Access to online archives of public cultural and historical documents is seemingly at risk, with the developer of a 15-year-old online research tool reportedly shut out of a key archive of Australiana even as media organisations reassess their generative AI (genAI) policies.
The block was reported by historian and data hacker Tim Sherratt, whose GLAM Workbench tool – the acronym refers to cultural heritage institutions like galleries, libraries, archives, and museums – was flagged for misusing National Library of Australia (NLA) data.
GLAM Workbench, which among other things uses the NLA’s APIs to access and visualise the more than 271 million Australian cultural documents and six billion Australian Websites in its Trove archive, was cut off when its API keys were “cancelled without warning” in February.
Sherratt had allegedly breached s4.4(e) of the Trove API’s Terms of Use by using it to download full Trove documents rather than just their metadata – with the NLA informing him that it “consider[s] the use of an API to extract and save full text as being in violation.”
Subsequent conversations, a “totally blindsided” Sherratt explained, noted policy changes in version 2 of the API, which was released in 2020 during a major Trove upgrade that he said was “sold as opening up ‘access to richer data for API users’” who are allocated API keys.
“In most cases researchers want and need content, not just metadata, and I’ve developed a range of tools to help them access it,” Sherratt said, noting that the tool “has been helping researchers in this way for 15 years.”
“There was no indication then that access to this data required special permission,” he wrote, adding that NLA executives justified the block in terms of ‘data governance’ “and the fact that the online world had changed,” he said.

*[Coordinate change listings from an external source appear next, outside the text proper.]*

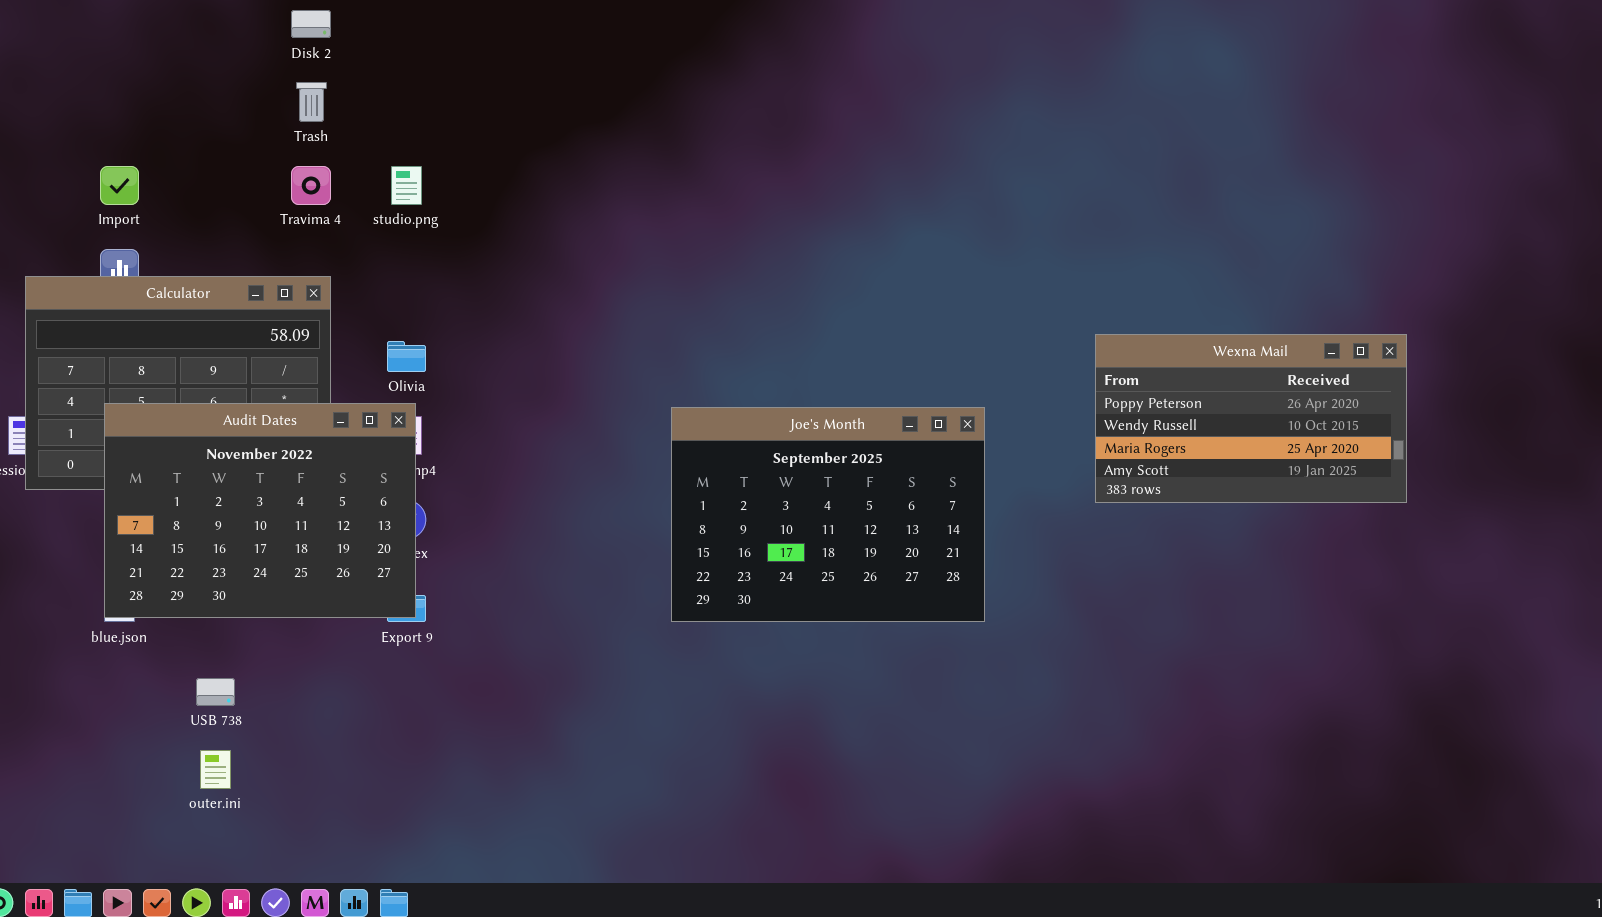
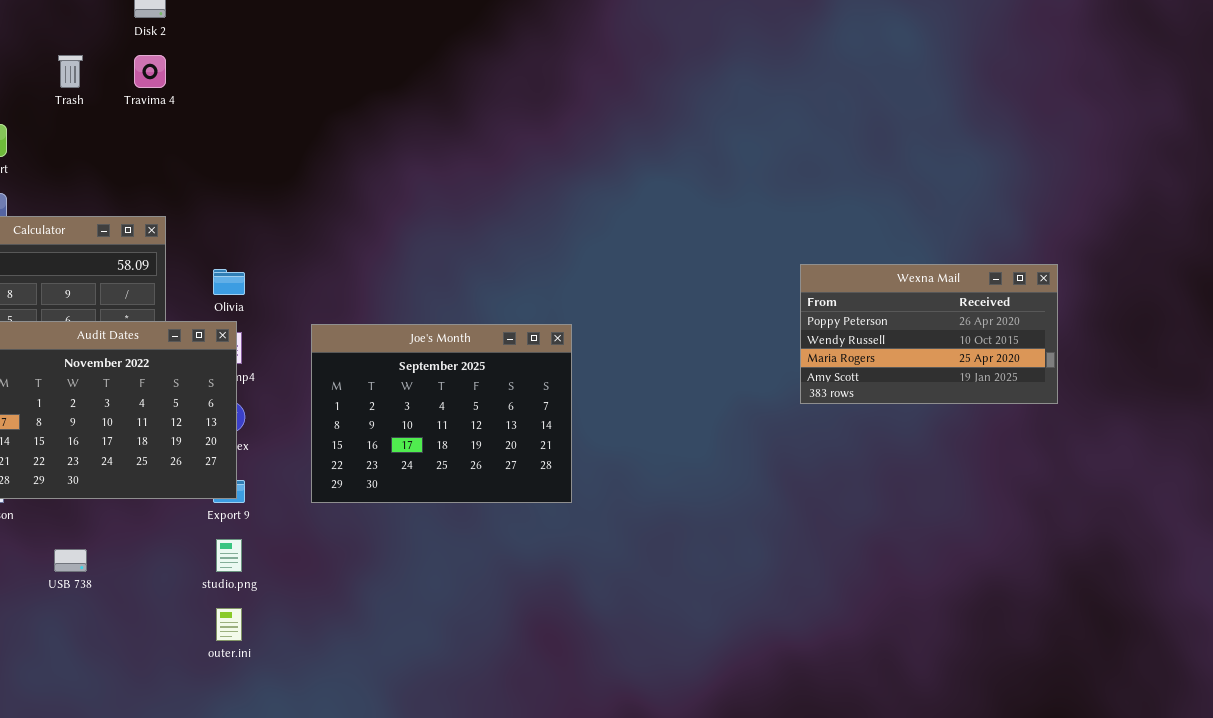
Trash: [296,82,327,122] -> [58,55,83,88], moved
Travima 4: [291,166,331,205] -> [134,55,166,88], moved
studio.png: [391,166,422,205] -> [216,539,242,572], moved
Joe's Month: [671,407,985,622] -> [311,324,572,503], moved
outer.ini: [200,750,231,789] -> [216,608,242,641], moved

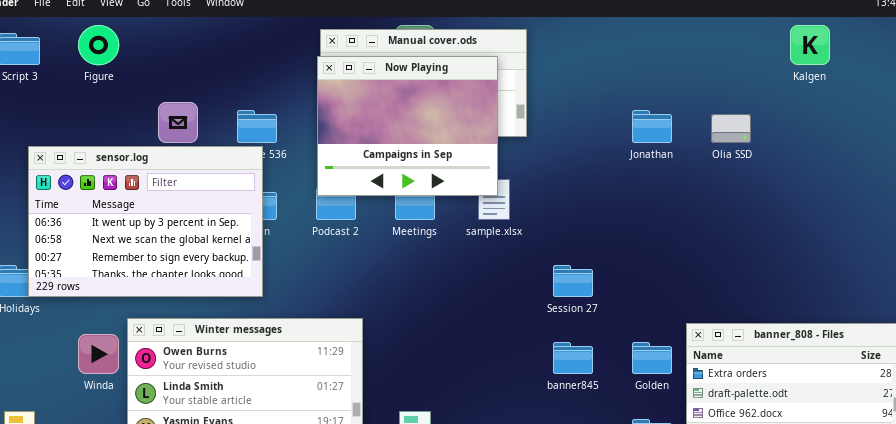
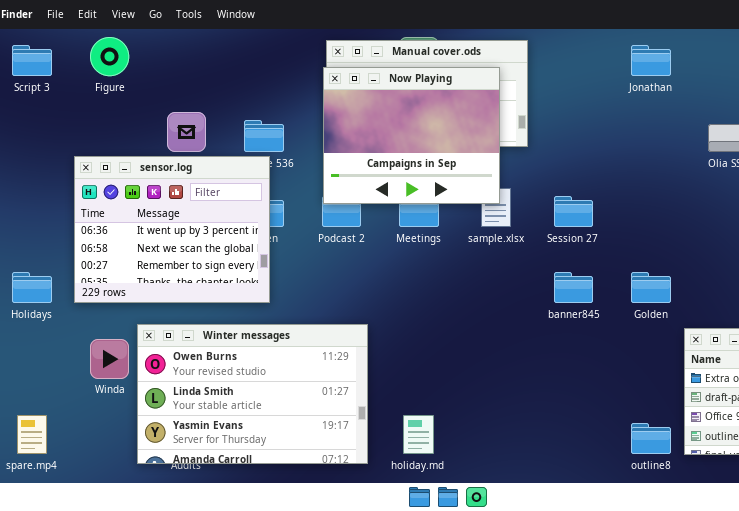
Jonathan: [632,110,672,143] -> [631,45,671,76], moved
sensor.log: [28,146,263,297] -> [74,156,270,303], resized
Session 27: [553,265,593,297] -> [554,196,593,227], moved
banner845: [553,342,593,374] -> [554,272,593,303], moved
Golden: [632,342,672,374] -> [631,272,671,303], moved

Yet, he added, “I fail to see how researchers downloading newspaper articles from the 1890s can be seen as a possible cyber threat… I had not imagined a world where the NLA would set itself up as gatekeeper to every use of the digitised newspaper corpus through the API.”
The NLA was contacted for comment.
Revisiting the meaning of ‘open data’
Sherratt’s experience reflects a broader challenge to the GLAM sector, whose institutions were designed to curate public works and open data, but face loss of control as genAI platforms harvest the content to train ever more voracious large language models (LLMs).

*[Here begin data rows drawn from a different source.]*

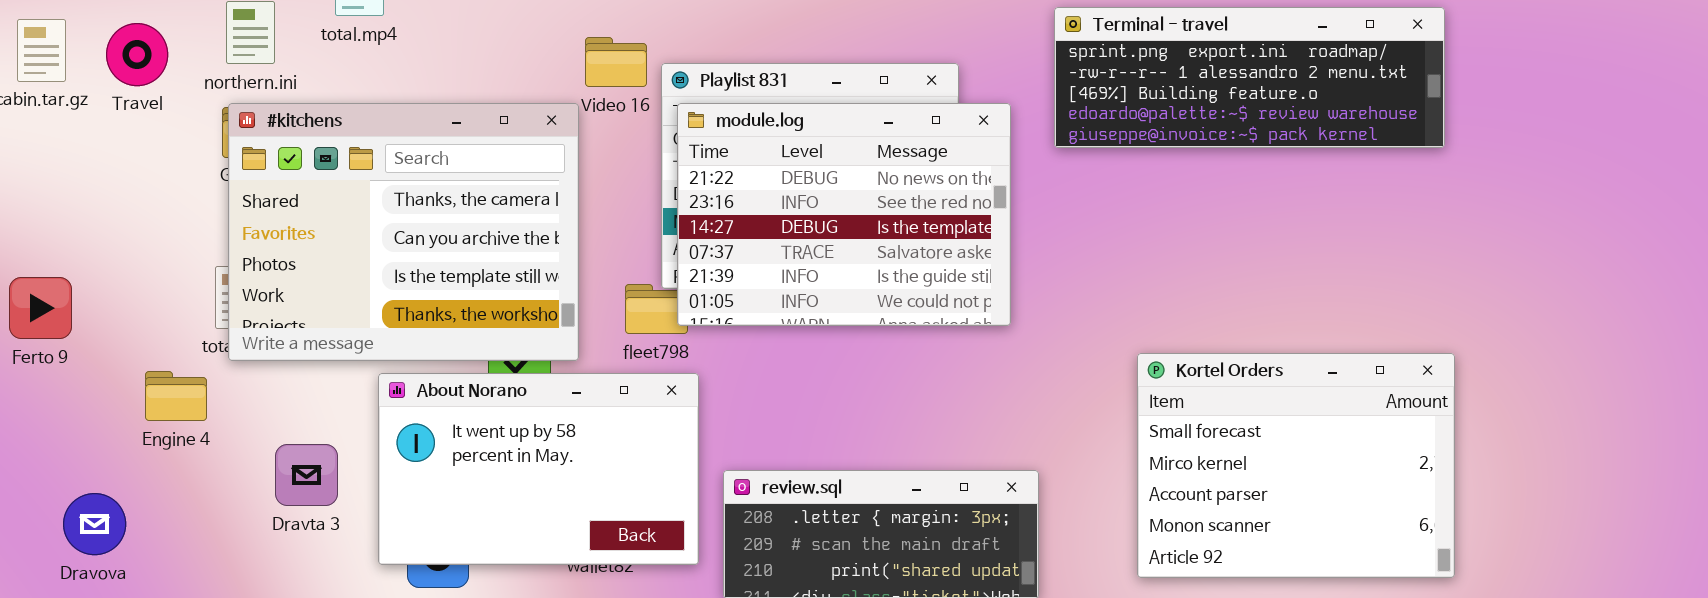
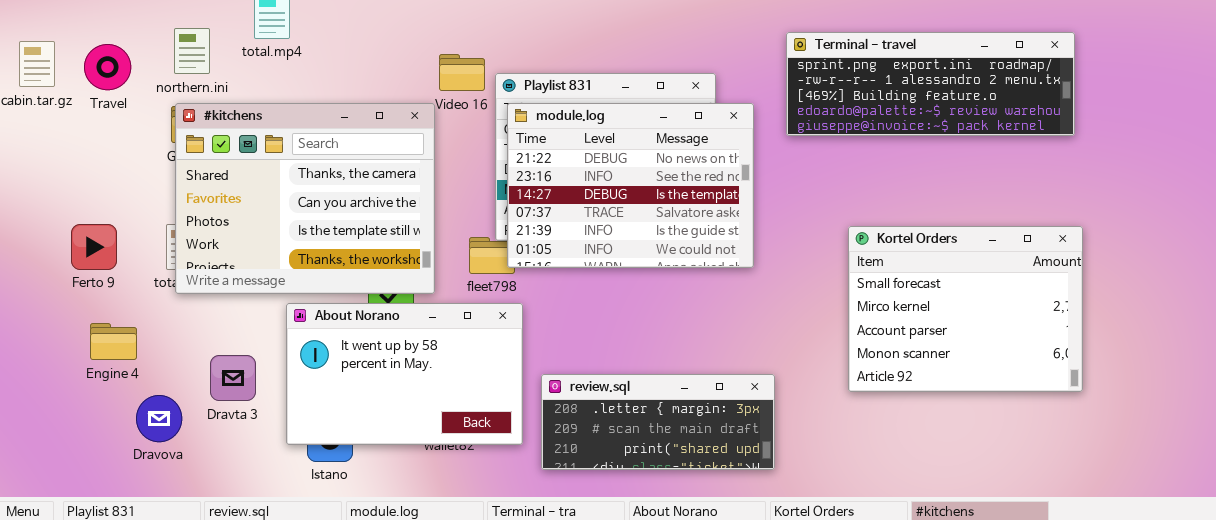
Ferto 9: [9,277,72,339] -> [71,224,117,270], moved
Kortel Orders: [1137,353,1455,578] -> [848,226,1083,392], moved
Engine 4: [145,371,207,421] -> [90,323,137,360], moved
Dravova: [63,493,126,555] -> [136,395,182,442], moved

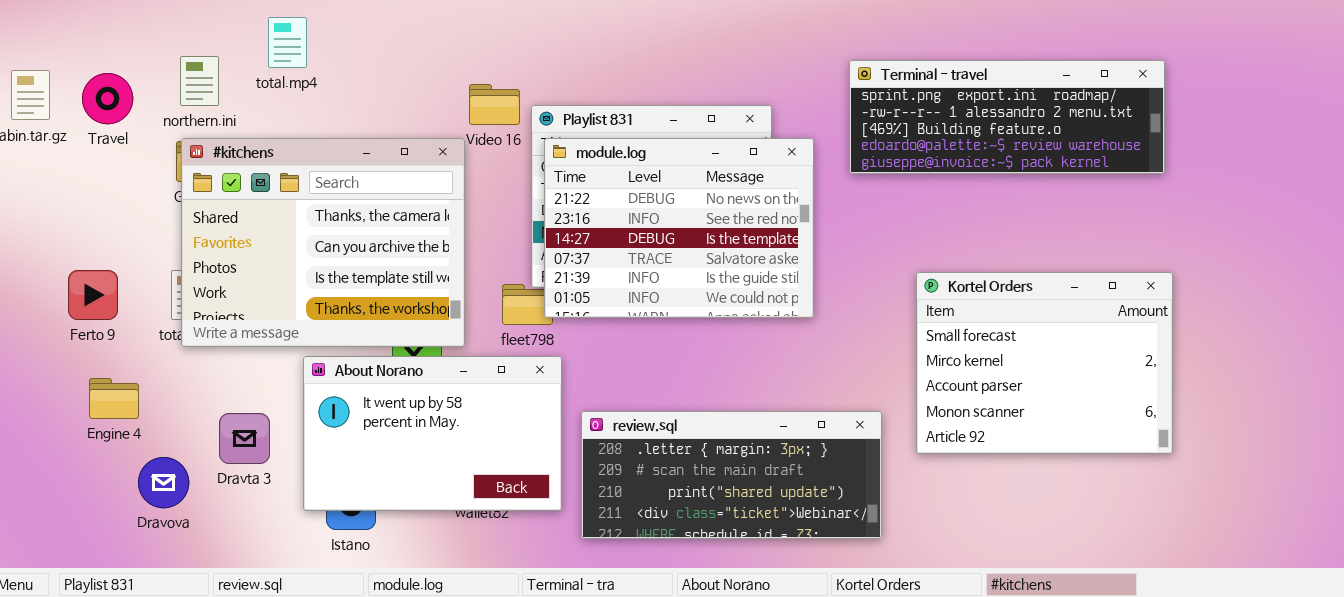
review.sql: [541,374,775,470] -> [581,411,882,539], resized

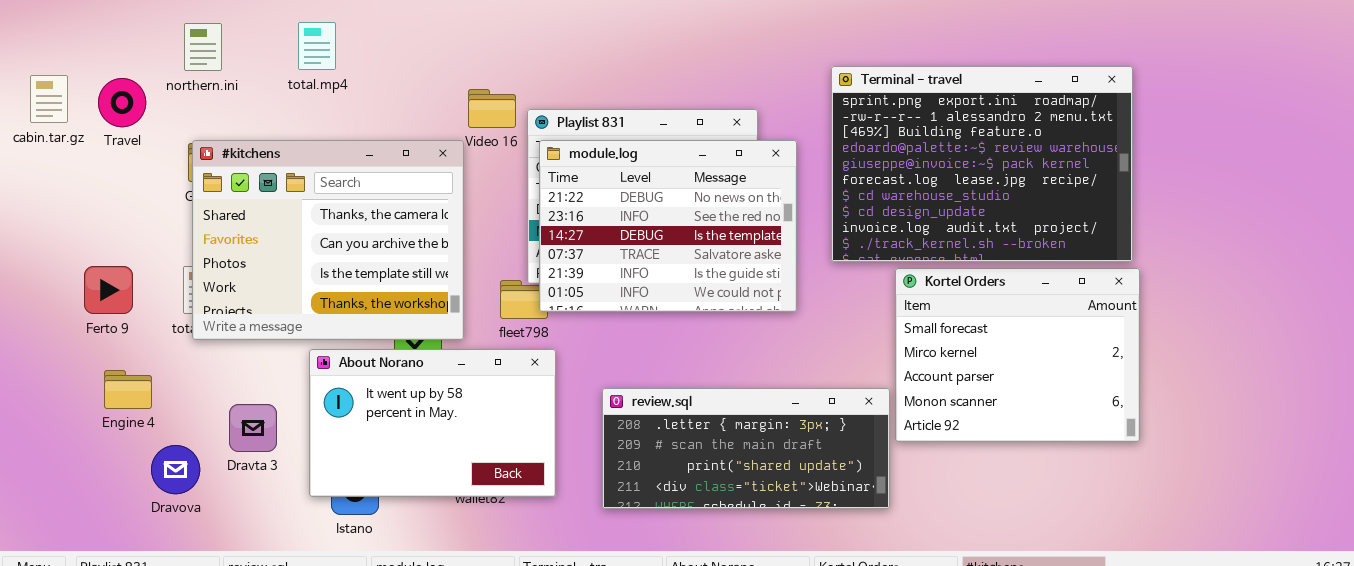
total.mp4: [268,17,307,68] -> [298,22,336,70], moved
northern.ini: [180,56,219,106] -> [184,23,222,71], moved
Terminal - travel: [849,60,1165,174] -> [831,66,1133,262], resized
review.sql: [581,411,882,539] -> [602,388,890,509], moved

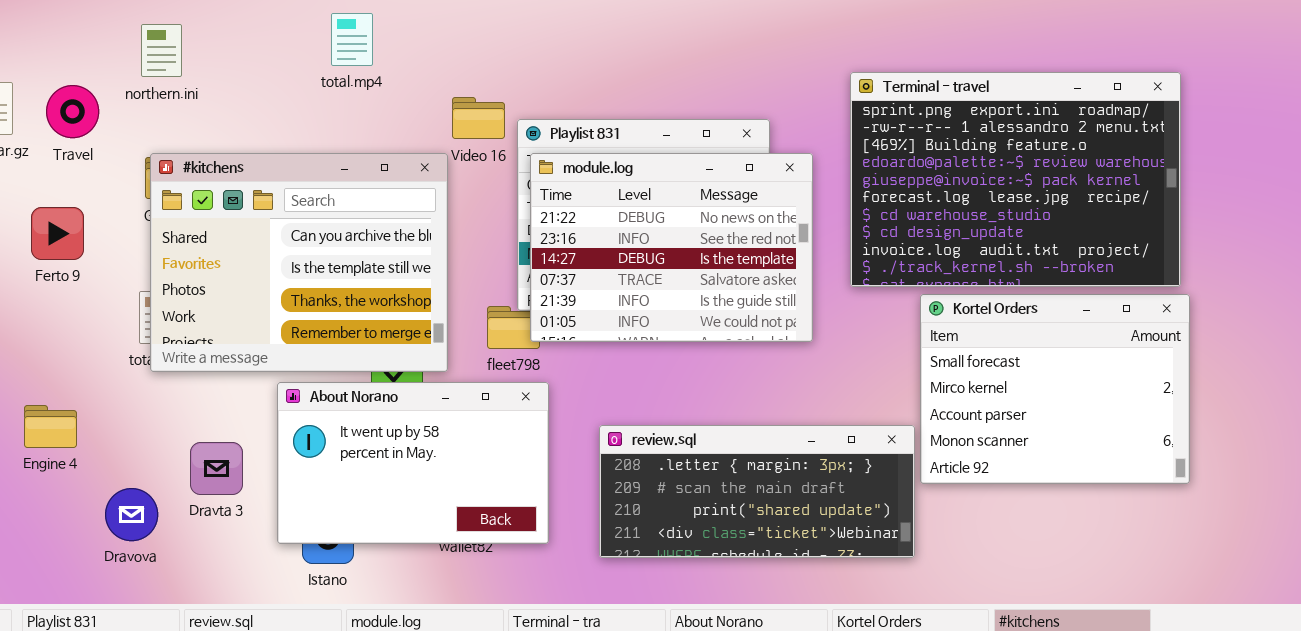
total.mp4: [298,22,336,70] -> [331,13,373,66], moved
#kitchens: [192,140,464,340] -> [150,153,448,372], scrolled down 1 row
Ferto 9: [84,266,133,314] -> [31,207,84,260], moved
Engine 4: [104,370,152,409] -> [24,405,77,448], moved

Arguments that the practice falls within ‘fair use’ provisions of copyright law were challenged when copyright holders pushed back against a proposed self-regulation model, forcing the UK Information Commissioner’s Office to cancel a proposed policy last year.
The 25 February closure of a new consultation on the issue – coincidentally, four days after Sherratt received his notice – saw UK newspapers and creatives launch a campaign against what they see as systemic copyright violations.
National archives like the NLA occupy a challenging middle ground because their need to prevent unauthorised use of their content clashes with open data’s core ideals.
The challenge was highlighted in a 2013 government analysis that noted “some GLAM agencies have had significant success with open data and content initiatives” and recommended “tailored guidance on implementing open government practices.”
Yet as voracious genAI training algorithms overstay open government’s welcome, the NLA joins overseas analogues like the UK’s National Archives in tweaking their terms of use in the age of genAI.
The US National Archives and Records Administration’s (NARA’s) API, for one, “allows researchers and developers to retrieve metadata… for any given record or search results set” and explicitly approves its use “to facilitate bulk downloads of records”.
As works of the federal government, that agency’s “archival metadata is all assumed to be in the public domain”, NARA notes, adding that “digital images themselves are generally also in the public domain for the same reason.”
Staking out common ground with genAI
Whether agencies like the NLA are intentionally restricting access to public data, or just wrestling with the implications of free and unlimited access, the issue is clearly front of mind.
NARA, for one, recently updated its policies with a focus on “responsible use of AI” – including as a tool for improving its recordkeeping practices – and hosted national archivists from Australia, Canada, and New Zealand last September to discuss the issues.
In February, the OECD released a report that recognised the “complex issues” that genAI training has created for intellectual property, including the “significant challenges” of data scraping practices about which big AI companies are increasingly keeping mum.
Many tech companies are rewriting user conditions to justify scraping their users’ data, while Open AI – after being famously sued by the New York Times – has finalised commercial agreements with new outlets like News Corporation, Le Monde and Guardian Media Group.